Four decades after its groundbreaking debut, Battlestar Galactica -- both the 1978 original and its 2004 reimagining ? have captured the hearts of two generations of fans. What began as a three-hour made for TV movie inspired by the blockbuster success of Star Wars followed by a single season of legendary episodes, was transformed into one of the most critically acclaimed and beloved series in television history. And gathered exclusively in this volume are the incredible untold stories of both shows - as well as the much-maligned Galactica 1980.
For the first time ever, you will learn the uncensored, unbelievable true story of forty years of Battlestar Galactica as told by the teams that created a television legend in the words of over hundred cast, creators, crew, critics and executives who were there and brought it all to life. So Say We All!
A LONG TIME AGO IN
A GALACTICA FAR, FAR AWAY . . .
“It’s been a while since I’ve had a woman throw me to the ground. Not quite as much fun as I remember.”
By Edward Gross
While conducting interviews with cast and crew from the re imagined Battlestar Galactica, I was the one who kept getting hit with a recurring question: Had I seen the Galactica episode of the Portlandia TV series? I replied that I hadn’t, and in fact had barely even been aware of the show’s existence, hardly a surprise these days.

(Tasks):
**A)** According to the Battlestar Galactica text, what inspired the three-hour made-for-TV movie?
**B)** Duplicate the part of the Battlestar Galactica text that opens with the words containing "For the first" and closes with "Say We All!".

(Supplied data):

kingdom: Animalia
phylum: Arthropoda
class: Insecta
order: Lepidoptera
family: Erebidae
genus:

(Responses for each task):
**A)** The blockbuster success of Star Wars.

**B)**
For the first time ever, you will learn the uncensored, unbelievable true story of forty years of Battlestar Galactica as told by the teams that created a television legend in the words of over hundred cast, creators, crew, critics and executives who were there and brought it all to life. So Say We All!